What did you notice? About half of my patients have positive thoughts when they are smiling. They think of children or balloons or a funny video. The other half are like me: I don’t actually have positive thoughts when I’m smiling. It’s more that I just don’t have negative thoughts. I think of smiling as changing the “soil” in my mind. When I’m smiling, the same seeds will drop down, but for some reason the negative seeds just don’t seem to plant. My mind doesn’t seem to follow them.

Smiling is the relaxation technique that I use most often, about 2-3 times a day. I use it to block negative fantasies (i.e. “what if I get assaulted”) or fake arguments in my head (i.e. “What if that cop pulled me over”) or to block negative ruminations (i.e. “Why was I such a moron in 6th grade?”). Smiling has also been helpful in blocking my anticipatory and debriefing anxiety.

As with all of the Yoga Style techniques, smiling is most effective for anticipatory and debriefing anxiety and is less effective for intense anxiety and anxiety in the moment itself. In fact, I usually find that if I force a smile in front of people, I get more self-conscious rather than less. I use this technique specifically when I am alone and trying to control my thinking.

Permission Breath Counting

In this technique, you will count your breaths in a very specific way.

First, I want you to inhale and hold your breath. You must then keep holding your breath until you can visualize the number “1” and the number 1 is the only thing on your mind.  You then have permission to exhale. Then after you exhale, I want you to hold your breath again. This time, I want you to wait until you can visualize the number “2”. Once the number “2” is the only thing on your mind, you then have permission to inhale. Then visualize “3”, then exhale, then “4”, then inhale and so on. You keep a running count. The key is that you have to hold your breathe until the next number and ONLY the next number is on your mind.

You can visualize any form of the number “1” you want (for example, Roman Numerals, cursive, or typing).

This technique works by automatically punishing and rewarding you for thinking. If you are thinking too much, you have to punish yourself. You have to hold your breath. If you’re going really bad, then after 40-50 seconds, you mind will say, “We have to breath!” and so you’ll start focusing on the number again. In contrast, you reward yourself for being mentally quiet by being allowed to breathe relatively smoothly.

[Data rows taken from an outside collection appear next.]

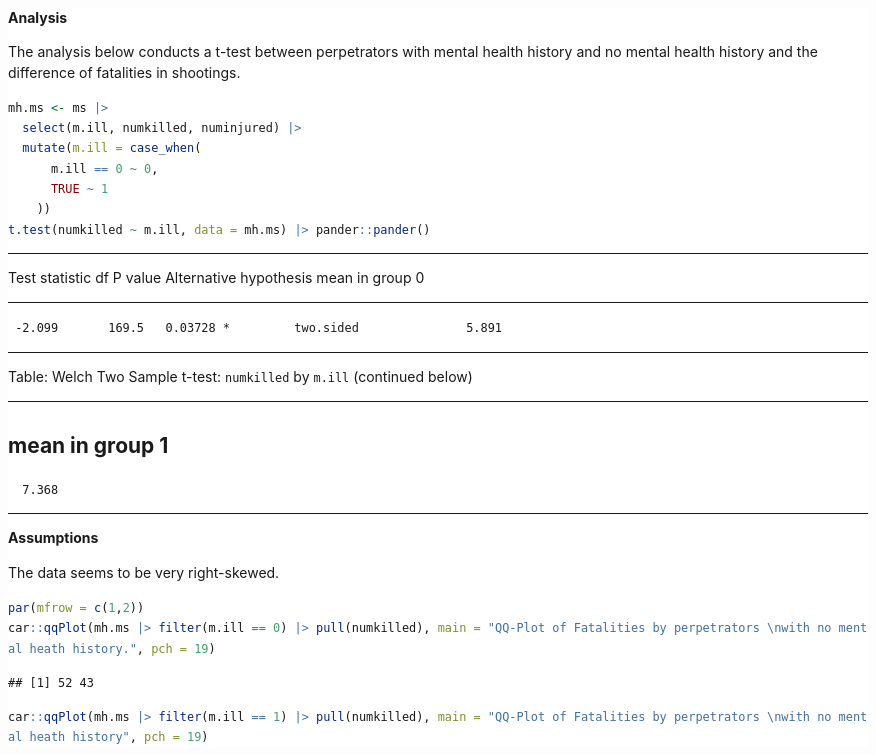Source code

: **Analysis**

The analysis below conducts a t-test between perpetrators with mental health history and no mental health history and the difference of fatalities in shootings.


```r
mh.ms <- ms |> 
  select(m.ill, numkilled, numinjured) |> 
  mutate(m.ill = case_when(
      m.ill == 0 ~ 0,
      TRUE ~ 1
    ))
t.test(numkilled ~ m.ill, data = mh.ms) |> pander::pander()
```


-------------------------------------------------------------------------------
 Test statistic    df      P value    Alternative hypothesis   mean in group 0 
---------------- ------- ----------- ------------------------ -----------------
     -2.099       169.5   0.03728 *         two.sided               5.891      
-------------------------------------------------------------------------------

Table: Welch Two Sample t-test: `numkilled` by `m.ill` (continued below)

 
-----------------
 mean in group 1 
-----------------
      7.368      
-----------------

**Assumptions**

The data seems to be very right-skewed.


```r
par(mfrow = c(1,2))
car::qqPlot(mh.ms |> filter(m.ill == 0) |> pull(numkilled), main = "QQ-Plot of Fatalities by perpetrators \nwith no mental heath history.", pch = 19)
```

```
## [1] 52 43
```

```r
car::qqPlot(mh.ms |> filter(m.ill == 1) |> pull(numkilled), main = "QQ-Plot of Fatalities by perpetrators \nwith no mental heath history", pch = 19)
```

The technique a little bit subjective because it’s possible to count while you’re also thinking about other things. But I want you be as strict as possible. For example, I want you think “3… 3… 3… Ok, I’m just thinking about the number three. Now I can finally exhale”

Close your eyes and try Permission Breath Counting now for one minute.

What did you notice? Did you have to hold your breath much?

Try Permission Breath Counting again but this time for 5 minutes. If you ever notice that you are “cheating” (for example, after counting from 10-15, you suddenly realize were thinking about something else the whole time), that’s OK. You don’t have to go back to one. Just re-apply the task as soon as you notice that you are cheating.

Close your eyes and try permission breath counting now for 5 minutes.

For me, this technique is the strongest Yoga Style techniques because there is a consequence for not doing it (i.e. you have to hold your breath). I use this technique when I just can’t shut of my brain (e.g. if I’m worrying about something for two days in a row). When I do Permission Breath Counting, my brain usually sounds like “Worry Worry Worry … 1… Worry Worry Worry… 2... Worry Worry Worry... 3..” But then, after a few minutes, the anxiety "breaks" and my mind is quiet between the numbers. Try this technique during the week whenever you notice anticipatory or debriefing anxiety.